Tuesday 21 July 2009

Call for Papers

Swansea University put out a Call for Papers (see below) for a translation conference next summer. I wonder if any of you would be interested in putting together a proposal on Nordic author-translators. If so, contact me privately via my website (see http://awaywithwords.se/).

--BJ

Call for Papers

The Author-Translator in the European Literary Tradition
Swansea University, 28 June – 1 July 2010

Confirmed keynote speakers include:

Susan Bassnett, David Constantine, Lawrence Venuti

The recent ‘creative turn’ in translation studies has challenged notions of translation as a derivative and uncreative activity which is inferior to ‘original’ writing. Commentators have drawn attention to the creative processes involved in the translation of texts, and suggested a rethinking of translation as a form of creative writing. Hence there is growing critical and theoretical interest in translations undertaken by literary authors.

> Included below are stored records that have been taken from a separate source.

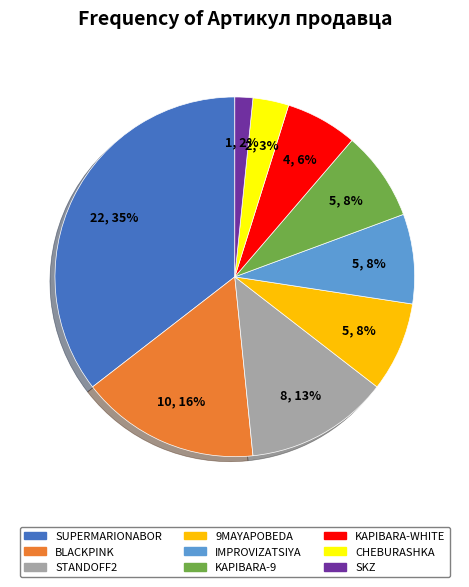

Is it true that IMPROVIZATSIYA is 8% of the pie?

True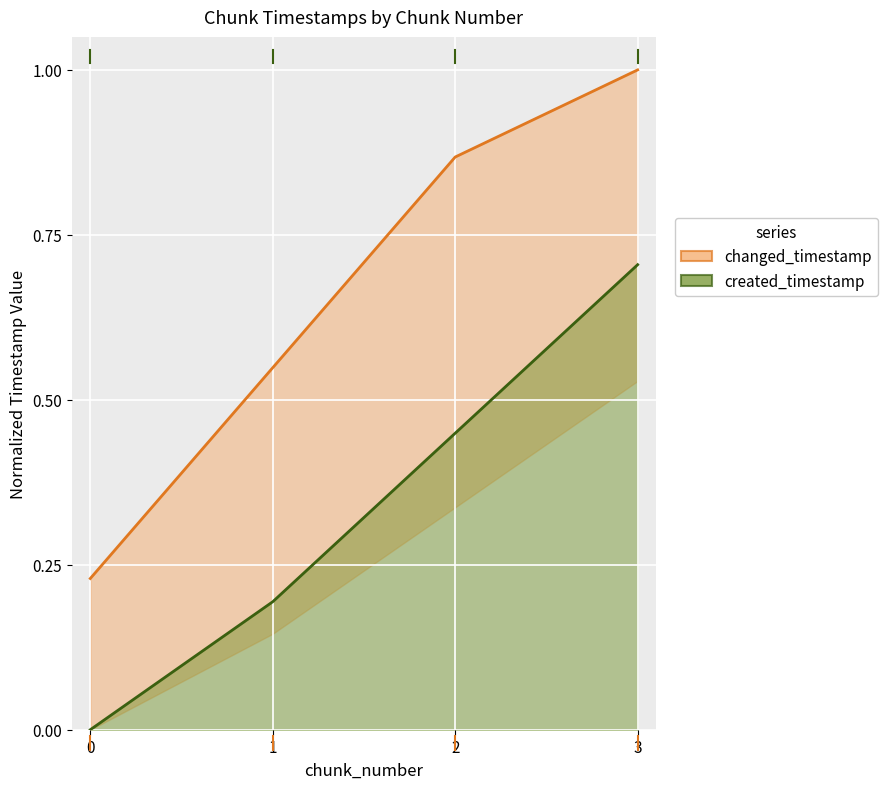

Is it true that created_timestamp equals 0.2 at 1?

True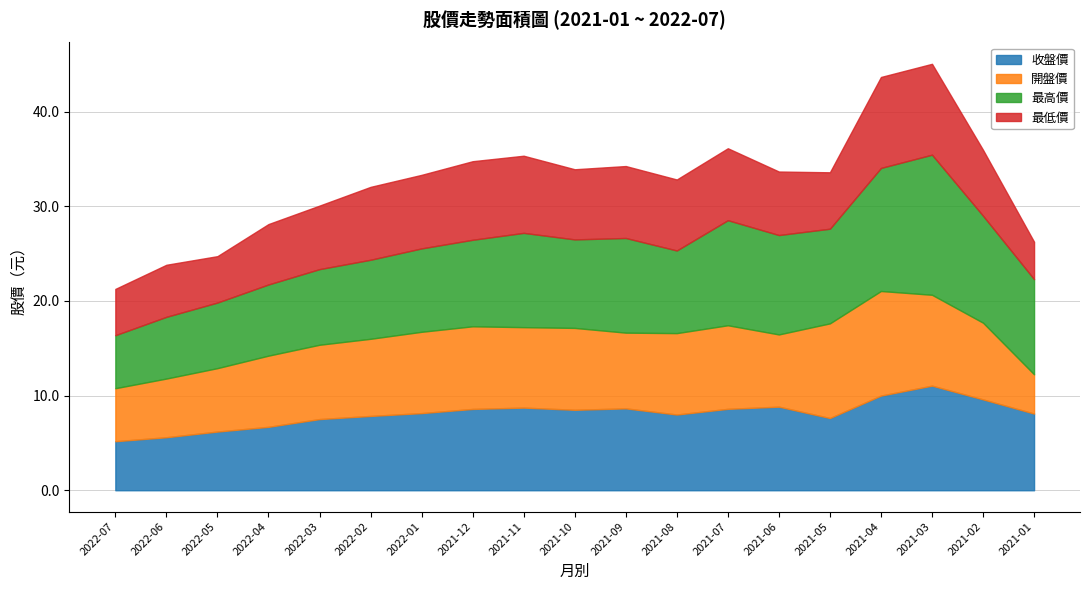

What is the sum of the 開盤價 values at 2021-05 and 2021-06?

17.6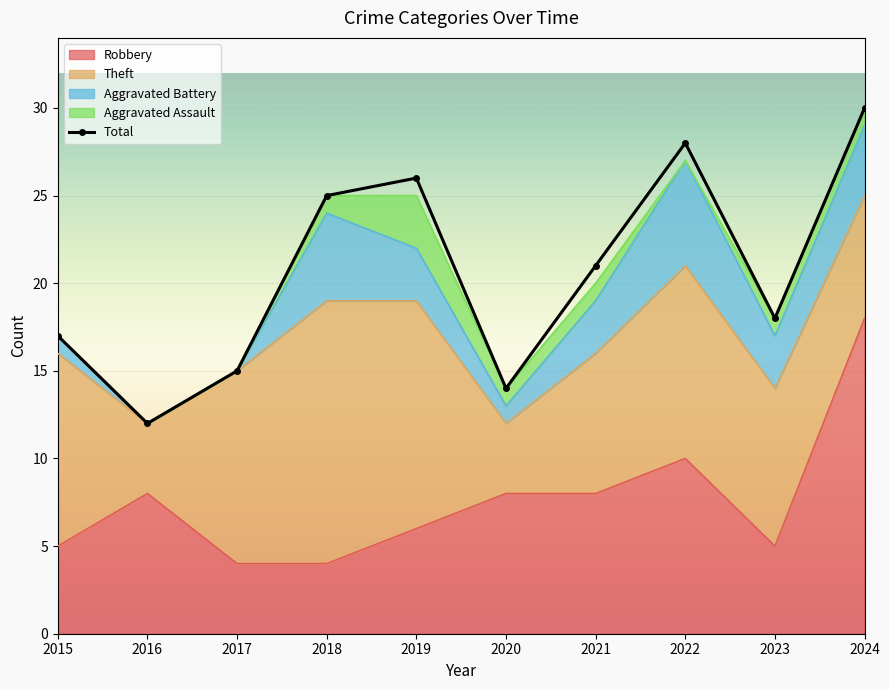

Which has a higher value, 2023 or 2016?

2023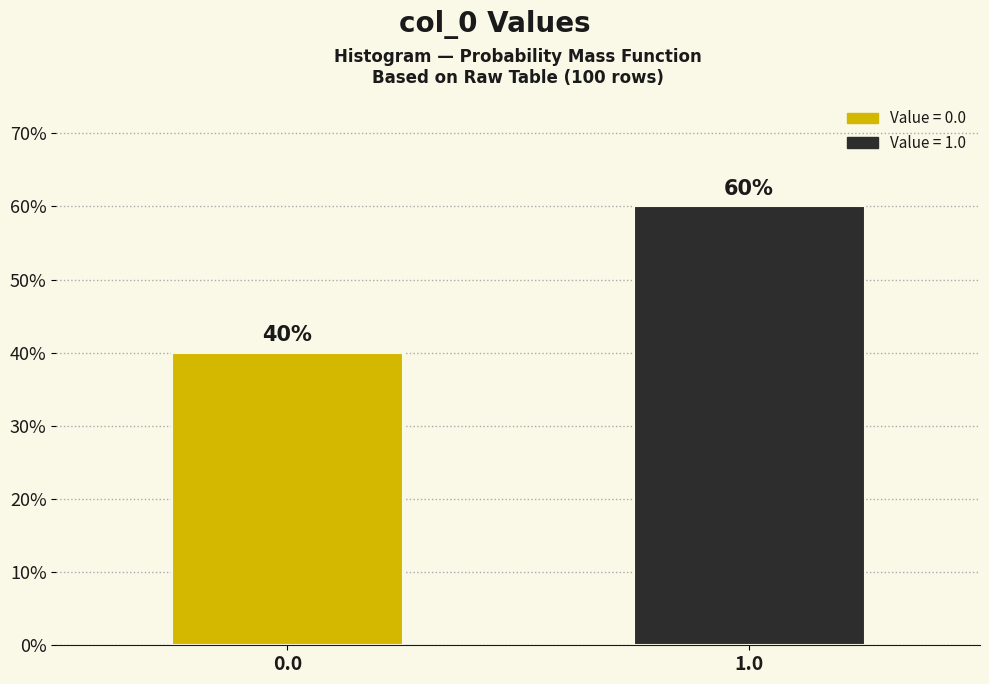

Reading left to right, what are all the values shown in this chart?

40	60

This conference focuses on acts of translation by creative writers. Literary scholarship has tended to overlook this aspect of an author’s output, yet since the time of Cicero, authors across Europe have been engaged not only in composing their own works but in rendering texts from one language into another. Indeed, many of Europe’s greatest writers have devoted time to translation – from Chaucer to Heaney, from Diderot and Goethe to Seferis and Pasternak – and have produced some remarkable texts. Others (Beckett, Joyce, Nabokov) have translated their own work from one language into another. As attentive readers and skilful word­smiths, writers may be particularly well equipped to meet the creative demands of literary translation; many trans­lations of poetry are, after all, undertaken by poets themselves. Moreover, translation can have a major impact on an author’s own writing and on the development of native literary traditions.

The conference seeks to reassess the importance of translation for European writers – both well-known and less familiar – from antiquity to the present day. It will explore why authors translate, what they translate, and how they translate, as well as the links between an author’s translation work and his or her own writing. It will bring together scholars in English studies and modern languages, classics and medieval studies, comparative literature and translation studies. Possible topics include:

· individual author-translators: motivations, career trajectories, comparative thematics and stylistics

· the author-translator in context: literary societies, movements, national traditions

· the problematic creativity of the author-translator

· self-reflective pronouncements and manifestos

· the author-translator as critic of others’ translations

· self-translation: strengths and weaknesses

· authors, adaptations, re-translation and relay translation

· the reception and influence of the work of author-translators

· theoretical interfaces

Proposals are invited for individual papers (max. 20 minutes) or panels (of 3 speakers). The conference language is English. It is anticipated that selected papers from the conference will be published. Please send a 250-word abstract by 30 September 2009 to the organisers, Hilary Brown and Duncan Large (author-translator@swan.ac.uk):

Author-Translator Conference
Department of Modern Languages
Swansea University
GB-Swansea SA2 8PP

http://www.author-translator.net/

2 comments:

David McDuff said...

Thanks, BJ. The subject of the conference is an interesting one, though our own concern here tends to be with literary translation from Nordic languages into English rather than the other way. W.H. Auden's Edda translations (with Paul B. Taylor) would be an obvious topic for discussion, but he can't really be categorized as a "Nordic author-translator" (even though he would probably have liked to be described that way). But there may be some Nordic readers of this blog who would like to contribute proposals for papers.

Incidentally, I was somewhat surprised to read in her Wikipedia entry that in 2009 Susan Bassnett "declared that translation studies was not a proper academic field and proceeded to dismantle and destroy the centre she established at Warwick over two decades ago."

Unknown said...

Hi David, I also meant from Nordic languages to English, so if you can recommend any Nordic authors, please do!